Exercise brief :: Return every line of the data below that contains the string "instrument".

Source data

=====

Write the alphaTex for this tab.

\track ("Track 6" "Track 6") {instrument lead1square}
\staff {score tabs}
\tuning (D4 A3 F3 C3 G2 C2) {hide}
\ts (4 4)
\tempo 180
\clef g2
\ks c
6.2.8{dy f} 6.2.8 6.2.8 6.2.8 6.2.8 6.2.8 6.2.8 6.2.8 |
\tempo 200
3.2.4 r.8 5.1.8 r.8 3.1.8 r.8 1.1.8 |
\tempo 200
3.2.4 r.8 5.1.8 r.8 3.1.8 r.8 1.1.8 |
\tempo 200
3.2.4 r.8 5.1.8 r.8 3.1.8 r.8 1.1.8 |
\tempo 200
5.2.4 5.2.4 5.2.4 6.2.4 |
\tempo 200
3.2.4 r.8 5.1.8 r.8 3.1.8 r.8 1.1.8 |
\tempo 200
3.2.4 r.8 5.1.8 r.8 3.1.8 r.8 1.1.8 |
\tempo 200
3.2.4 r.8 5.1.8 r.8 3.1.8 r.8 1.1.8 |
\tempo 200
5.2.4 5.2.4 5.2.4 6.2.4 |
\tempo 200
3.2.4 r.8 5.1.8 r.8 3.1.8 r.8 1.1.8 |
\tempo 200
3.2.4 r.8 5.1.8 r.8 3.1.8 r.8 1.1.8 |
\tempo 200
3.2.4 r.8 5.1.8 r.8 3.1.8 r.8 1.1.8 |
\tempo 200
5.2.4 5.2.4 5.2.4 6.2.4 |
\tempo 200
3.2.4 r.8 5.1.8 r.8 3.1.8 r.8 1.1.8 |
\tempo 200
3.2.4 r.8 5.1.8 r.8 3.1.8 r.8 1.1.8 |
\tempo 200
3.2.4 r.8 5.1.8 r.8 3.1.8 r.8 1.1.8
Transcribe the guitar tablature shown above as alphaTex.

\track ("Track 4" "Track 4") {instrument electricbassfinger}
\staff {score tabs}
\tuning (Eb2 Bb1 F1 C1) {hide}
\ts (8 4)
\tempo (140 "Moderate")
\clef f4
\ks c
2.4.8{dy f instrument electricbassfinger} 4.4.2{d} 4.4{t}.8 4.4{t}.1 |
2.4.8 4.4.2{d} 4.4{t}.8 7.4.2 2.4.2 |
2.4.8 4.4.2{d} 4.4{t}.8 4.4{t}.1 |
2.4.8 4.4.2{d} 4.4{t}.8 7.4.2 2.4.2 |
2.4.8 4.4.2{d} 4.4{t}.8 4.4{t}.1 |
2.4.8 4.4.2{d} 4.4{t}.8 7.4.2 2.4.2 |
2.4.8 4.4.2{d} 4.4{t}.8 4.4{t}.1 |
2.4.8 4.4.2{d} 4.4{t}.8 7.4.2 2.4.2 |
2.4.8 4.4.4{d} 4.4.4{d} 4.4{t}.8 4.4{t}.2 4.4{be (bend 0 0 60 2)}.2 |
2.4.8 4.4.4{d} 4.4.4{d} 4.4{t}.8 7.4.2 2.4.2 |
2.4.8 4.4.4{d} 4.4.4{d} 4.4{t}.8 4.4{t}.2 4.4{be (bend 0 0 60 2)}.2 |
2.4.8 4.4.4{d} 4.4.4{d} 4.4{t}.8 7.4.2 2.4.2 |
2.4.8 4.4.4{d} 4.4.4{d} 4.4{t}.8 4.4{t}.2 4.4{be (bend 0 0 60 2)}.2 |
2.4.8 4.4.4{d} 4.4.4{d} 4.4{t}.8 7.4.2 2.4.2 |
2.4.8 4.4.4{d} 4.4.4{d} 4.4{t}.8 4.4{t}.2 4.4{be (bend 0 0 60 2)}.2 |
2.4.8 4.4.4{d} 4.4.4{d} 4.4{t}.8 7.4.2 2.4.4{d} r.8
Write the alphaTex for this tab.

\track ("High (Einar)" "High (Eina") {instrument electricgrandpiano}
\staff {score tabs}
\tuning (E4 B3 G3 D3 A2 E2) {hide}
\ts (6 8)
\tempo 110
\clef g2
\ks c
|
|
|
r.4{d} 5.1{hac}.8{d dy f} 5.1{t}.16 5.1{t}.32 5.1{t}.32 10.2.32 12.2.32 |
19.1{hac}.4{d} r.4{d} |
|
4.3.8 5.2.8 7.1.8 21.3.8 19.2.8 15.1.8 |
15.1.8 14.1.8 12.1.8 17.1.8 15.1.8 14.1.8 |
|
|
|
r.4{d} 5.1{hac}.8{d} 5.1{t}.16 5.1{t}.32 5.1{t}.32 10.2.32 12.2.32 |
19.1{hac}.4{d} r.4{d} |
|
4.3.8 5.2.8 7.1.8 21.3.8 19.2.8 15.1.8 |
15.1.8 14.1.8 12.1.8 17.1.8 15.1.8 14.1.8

=====

Solved problem ::
\track ("Track 6" "Track 6") {instrument lead1square}
\track ("Track 4" "Track 4") {instrument electricbassfinger}
2.4.8{dy f instrument electricbassfinger} 4.4.2{d} 4.4{t}.8 4.4{t}.1 |
\track ("High (Einar)" "High (Eina") {instrument electricgrandpiano}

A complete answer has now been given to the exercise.